(Stored dataset items)
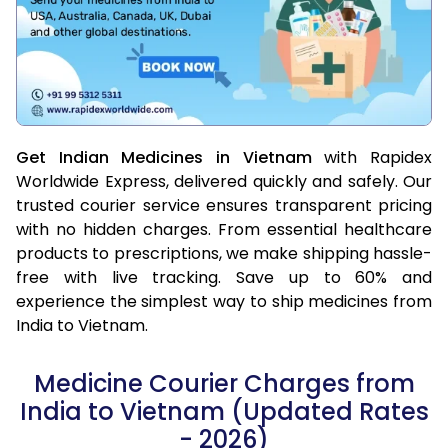
Get Indian Medicines in Vietnam
with Rapidex
Worldwide Express, delivered quickly and safely. Our
trusted courier service ensures transparent pricing
with no hidden charges. From essential healthcare
products to prescriptions, we make shipping hassle-
free with live tracking. Save up to 60% and
experience the simplest way to ship medicines from
India to Vietnam.
Medicine Courier Charges from
India to Vietnam (Updated Rates
- 2026)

__WHAT TO WORK ON__
Go through the data above line by line, count those that contain the string "Vietnam", and reply with the count only.

__RESULT BELOW__
3